Risk-Adjusted Performance

0 of 100

 
Weak
 
Strong
Very Weak
Over the last 90 days Intel has generated negative risk-adjusted returns adding no value to investors with long positions. In spite of unfluctuating performance in the last few months, the Stock's basic indicators remain rather sound which may send shares a bit higher in May 2024. The latest tumult may also be a sign of longer-term up-swing for the firm shareholders.

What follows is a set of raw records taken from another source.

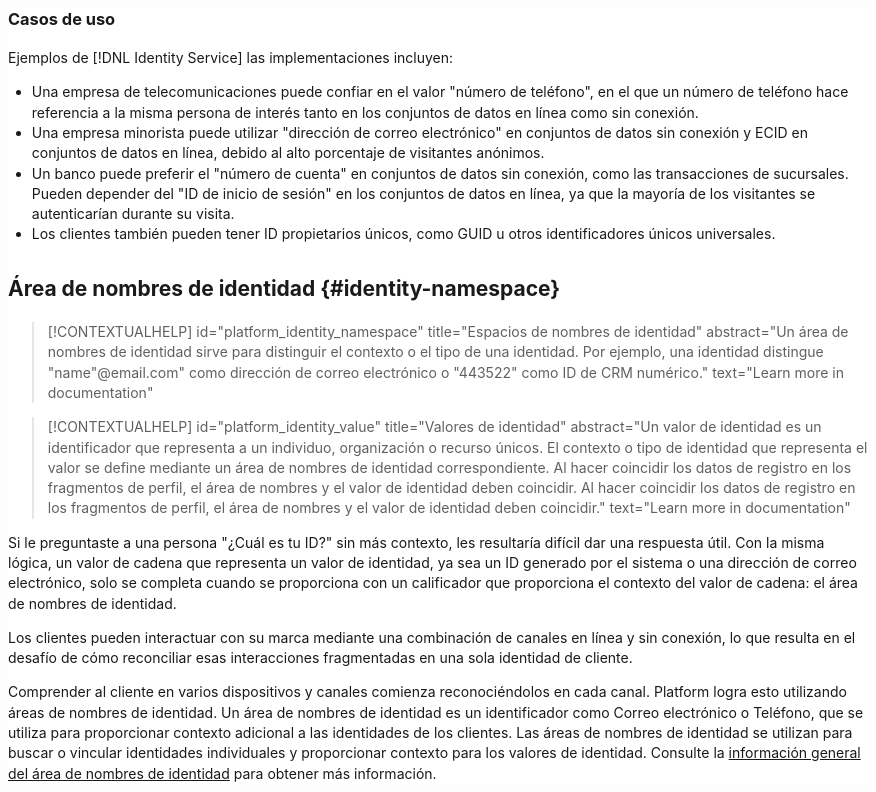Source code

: ### Casos de uso

Ejemplos de [!DNL Identity Service] las implementaciones incluyen:

- Una empresa de telecomunicaciones puede confiar en el valor &quot;número de teléfono&quot;, en el que un número de teléfono hace referencia a la misma persona de interés tanto en los conjuntos de datos en línea como sin conexión.
- Una empresa minorista puede utilizar &quot;dirección de correo electrónico&quot; en conjuntos de datos sin conexión y ECID en conjuntos de datos en línea, debido al alto porcentaje de visitantes anónimos.
- Un banco puede preferir el &quot;número de cuenta&quot; en conjuntos de datos sin conexión, como las transacciones de sucursales. Pueden depender del &quot;ID de inicio de sesión&quot; en los conjuntos de datos en línea, ya que la mayoría de los visitantes se autenticarían durante su visita.
- Los clientes también pueden tener ID propietarios únicos, como GUID u otros identificadores únicos universales.

## Área de nombres de identidad {#identity-namespace}

>[!CONTEXTUALHELP]
>id="platform_identity_namespace"
>title="Espacios de nombres de identidad"
>abstract="Un área de nombres de identidad sirve para distinguir el contexto o el tipo de una identidad. Por ejemplo, una identidad distingue &quot;name&quot;<span>@email.com&quot; como dirección de correo electrónico o &quot;443522&quot; como ID de CRM numérico."
>text="Learn more in documentation"

>[!CONTEXTUALHELP]
>id="platform_identity_value"
>title="Valores de identidad"
>abstract="Un valor de identidad es un identificador que representa a un individuo, organización o recurso únicos. El contexto o tipo de identidad que representa el valor se define mediante un área de nombres de identidad correspondiente. Al hacer coincidir los datos de registro en los fragmentos de perfil, el área de nombres y el valor de identidad deben coincidir. Al hacer coincidir los datos de registro en los fragmentos de perfil, el área de nombres y el valor de identidad deben coincidir."
>text="Learn more in documentation"

Si le preguntaste a una persona &quot;¿Cuál es tu ID?&quot; sin más contexto, les resultaría difícil dar una respuesta útil. Con la misma lógica, un valor de cadena que representa un valor de identidad, ya sea un ID generado por el sistema o una dirección de correo electrónico, solo se completa cuando se proporciona con un calificador que proporciona el contexto del valor de cadena: el área de nombres de identidad.

Los clientes pueden interactuar con su marca mediante una combinación de canales en línea y sin conexión, lo que resulta en el desafío de cómo reconciliar esas interacciones fragmentadas en una sola identidad de cliente.

Comprender al cliente en varios dispositivos y canales comienza reconociéndolos en cada canal. Platform logra esto utilizando áreas de nombres de identidad. Un área de nombres de identidad es un identificador como Correo electrónico o Teléfono, que se utiliza para proporcionar contexto adicional a las identidades de los clientes. Las áreas de nombres de identidad se utilizan para buscar o vincular identidades individuales y proporcionar contexto para los valores de identidad. Consulte la [información general del área de nombres de identidad](./namespaces.md) para obtener más información.
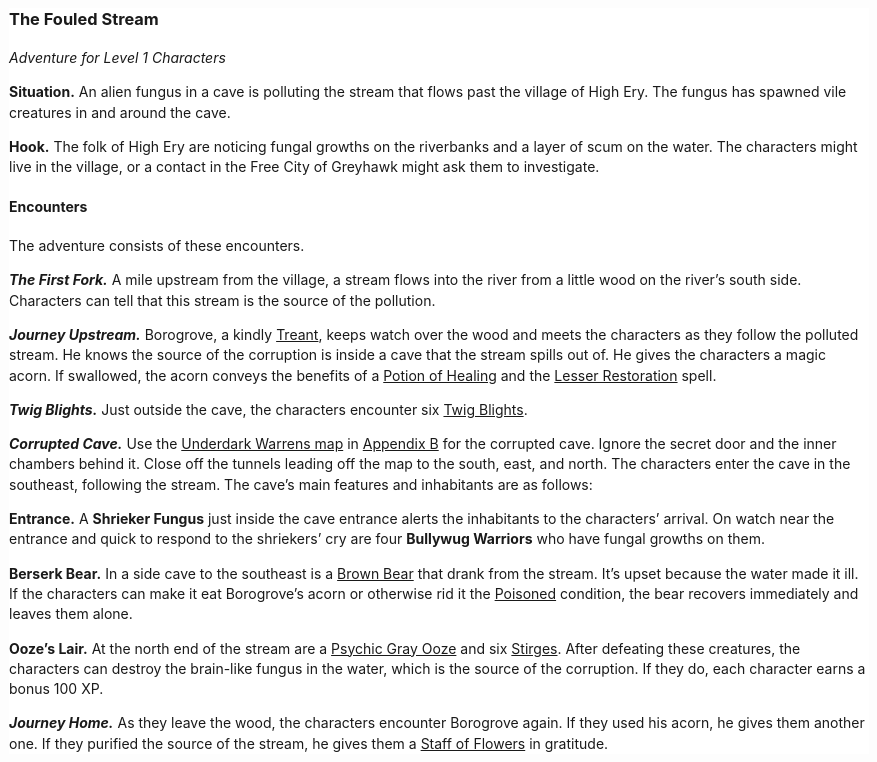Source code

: ### [](https://www.dndbeyond.com/sources/dnd/dmg-2024/creating-adventures#TheFouledStream)The Fouled Stream

_Adventure for Level 1 Characters_

**Situation.** An alien fungus in a cave is polluting the stream that flows past the village of High Ery. The fungus has spawned vile creatures in and around the cave.

**Hook.** The folk of High Ery are noticing fungal growths on the riverbanks and a layer of scum on the water. The characters might live in the village, or a contact in the Free City of Greyhawk might ask them to investigate.

#### [](https://www.dndbeyond.com/sources/dnd/dmg-2024/creating-adventures#TheFouledStreamEncounters)Encounters

The adventure consists of these encounters.

**_The First Fork._** A mile upstream from the village, a stream flows into the river from a little wood on the river’s south side. Characters can tell that this stream is the source of the pollution.

**_Journey Upstream._** Borogrove, a kindly [Treant](https://www.dndbeyond.com/monsters/17037-treant), keeps watch over the wood and meets the characters as they follow the polluted stream. He knows the source of the corruption is inside a cave that the stream spills out of. He gives the characters a magic acorn. If swallowed, the acorn conveys the benefits of a [Potion of Healing](https://www.dndbeyond.com/magic-items/8960641-potion-of-healing) and the [Lesser Restoration](https://www.dndbeyond.com/spells/2619016-lesser-restoration) spell.

**_Twig Blights._** Just outside the cave, the characters encounter six [Twig Blights](https://www.dndbeyond.com/monsters/17095-twig-blight).

**_Corrupted Cave._** Use the [Underdark Warrens map](https://media.dndbeyond.com/compendium-images/dmg/Bk0e1TBRN0uPvprV/map-12.13-underdark-warren.jpg) in [Appendix B](https://www.dndbeyond.com/sources/dnd/dmg-2024/maps#MapUnderdarkWarrens) for the corrupted cave. Ignore the secret door and the inner chambers behind it. Close off the tunnels leading off the map to the south, east, and north. The characters enter the cave in the southeast, following the stream. The cave’s main features and inhabitants are as follows:

**Entrance.** A **Shrieker Fungus** just inside the cave entrance alerts the inhabitants to the characters’ arrival. On watch near the entrance and quick to respond to the shriekers’ cry are four **Bullywug Warriors** who have fungal growths on them.

**Berserk Bear.** In a side cave to the southeast is a [Brown Bear](https://www.dndbeyond.com/monsters/4775806-brown-bear) that drank from the stream. It’s upset because the water made it ill. If the characters can make it eat Borogrove’s acorn or otherwise rid it the [Poisoned](https://www.dndbeyond.com/sources/dnd/free-rules/rules-glossary#PoisonedCondition) condition, the bear recovers immediately and leaves them alone.

**Ooze’s Lair.** At the north end of the stream are a [Psychic Gray Ooze](https://www.dndbeyond.com/monsters/17186-psychic-gray-ooze) and six [Stirges](https://www.dndbeyond.com/monsters/17023-stirge). After defeating these creatures, the characters can destroy the brain-like fungus in the water, which is the source of the corruption. If they do, each character earns a bonus 100 XP.

**_Journey Home._** As they leave the wood, the characters encounter Borogrove again. If they used his acorn, he gives them another one. If they purified the source of the stream, he gives them a [Staff of Flowers](https://www.dndbeyond.com/magic-items/9229095-staff-of-flowers) in gratitude.
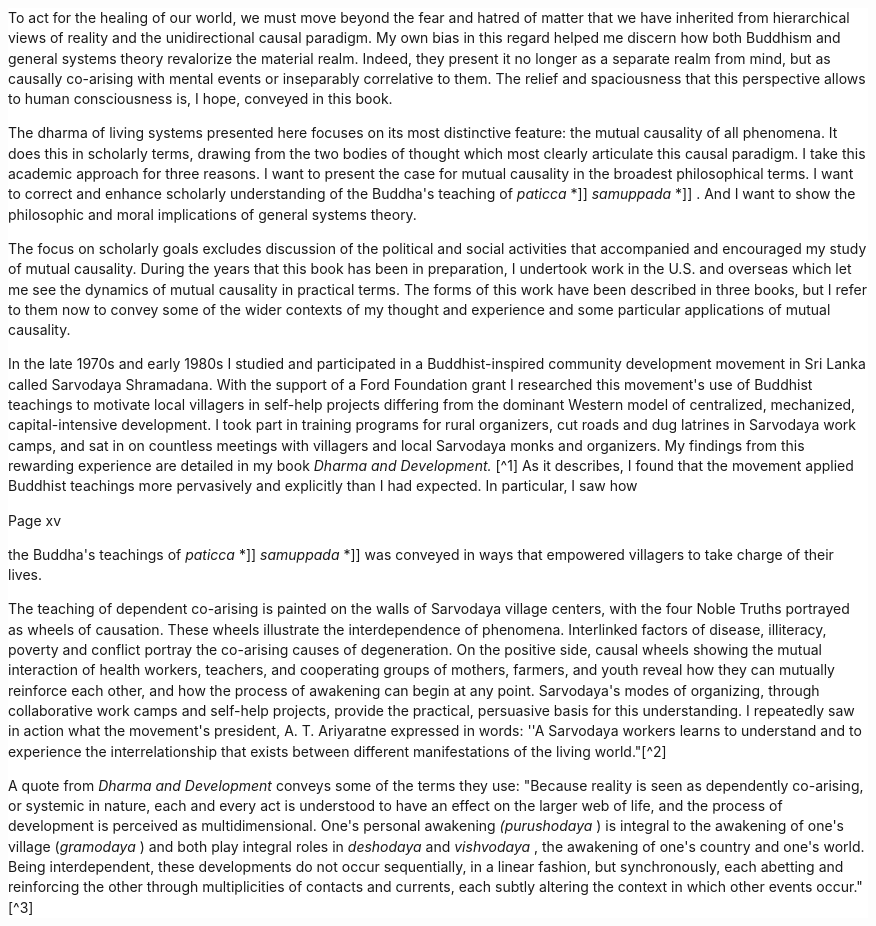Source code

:To act for the healing of our world, we must move beyond the fear and hatred of matter that we have inherited from hierarchical views of reality and the unidirectional causal paradigm. My own bias in this regard helped me discern how both Buddhism and general systems theory revalorize the material realm. Indeed, they present it no longer as a separate realm from mind, but as causally co-arising with mental events or inseparably correlative to them. The relief and spaciousness that this perspective allows to human consciousness is, I hope, conveyed in this book.

The dharma of living systems presented here focuses on its most distinctive feature: the mutual causality of all phenomena. It does this in scholarly terms, drawing from the two bodies of thought which most clearly articulate this causal paradigm. I take this academic approach for three reasons. I want to present the case for mutual causality in the broadest philosophical terms. I want to correct and enhance scholarly understanding of the Buddha's teaching of _paticca_ *]] _samuppada_ *]] . And I want to show the philosophic and moral implications of general systems theory.

The focus on scholarly goals excludes discussion of the political and social activities that accompanied and encouraged my study of mutual causality. During the years that this book has been in preparation, I undertook work in the U.S. and overseas which let me see the dynamics of mutual causality in practical terms. The forms of this work have been described in three books, but I refer to them now to convey some of the wider contexts of my thought and experience and some particular applications of mutual causality.

In the late 1970s and early 1980s I studied and participated in a Buddhist-inspired community development movement in Sri Lanka called Sarvodaya Shramadana. With the support of a Ford Foundation grant I researched this movement's use of Buddhist teachings to motivate local villagers in self-help projects differing from the dominant Western model of centralized, mechanized, capital-intensive development. I took part in training programs for rural organizers, cut roads and dug latrines in Sarvodaya work camps, and sat in on countless meetings with villagers and local Sarvodaya monks and organizers. My findings from this rewarding experience are detailed in my book _Dharma and Development._ [^1] As it describes, I found that the movement applied Buddhist teachings more pervasively and explicitly than I had expected. In particular, I saw how

Page xv

the Buddha's teachings of _paticca_ *]] _samuppada_ *]] was conveyed in ways that empowered villagers to take charge of their lives.

The teaching of dependent co-arising is painted on the walls of Sarvodaya village centers, with the four Noble Truths portrayed as wheels of causation. These wheels illustrate the interdependence of phenomena. Interlinked factors of disease, illiteracy, poverty and conflict portray the co-arising causes of degeneration. On the positive side, causal wheels showing the mutual interaction of health workers, teachers, and cooperating groups of mothers, farmers, and youth reveal how they can mutually reinforce each other, and how the process of awakening can begin at any point. Sarvodaya's modes of organizing, through collaborative work camps and self-help projects, provide the practical, persuasive basis for this understanding. I repeatedly saw in action what the movement's president, A. T. Ariyaratne expressed in words: ''A Sarvodaya workers learns to understand and to experience the interrelationship that exists between different manifestations of the living world."[^2]

A quote from _Dharma and Development_ conveys some of the terms they use: "Because reality is seen as dependently co-arising, or systemic in nature, each and every act is understood to have an effect on the larger web of life, and the process of development is perceived as multidimensional. One's personal awakening _(purushodaya_ ) is integral to the awakening of one's village (_gramodaya_ ) and both play integral roles in _deshodaya_ and _vishvodaya_ , the awakening of one's country and one's world. Being interdependent, these developments do not occur sequentially, in a linear fashion, but synchronously, each abetting and reinforcing the other through multiplicities of contacts and currents, each subtly altering the context in which other events occur."[^3]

Eldav L and Intel Volatility Contrast

   Predicted Return Density   
       Returns  

Pair Trading with Eldav L and Intel

The main advantage of trading using opposite Eldav L and Intel positions is that it hedges away some unsystematic risk. Because of two separate transactions, even if Eldav L position performs unexpectedly, Intel can make up some of the losses. Pair trading also minimizes risk from directional movements in the market. For example, if an entire industry or sector drops because of unexpected headlines, the short position in Intel will offset losses from the drop in Intel's long position.
The idea behind Eldav L and Intel pairs trading is to make the combined position market-neutral, meaning the overall market's direction will not affect its win or loss (or potential downside or upside). This can be achieved by designing a pairs trade with two highly correlated stocks or equities that operate in a similar space or sector, making it possible to obtain profits through simple and relatively low-risk investment.
Check out your portfolio center.
Note that this page's information should be used as a complementary analysis to find the right mix of equity instruments to add to your existing portfolios or create a brand new portfolio. You can also try the Sectors module to list of equity sectors categorizing publicly traded companies based on their primary business activities.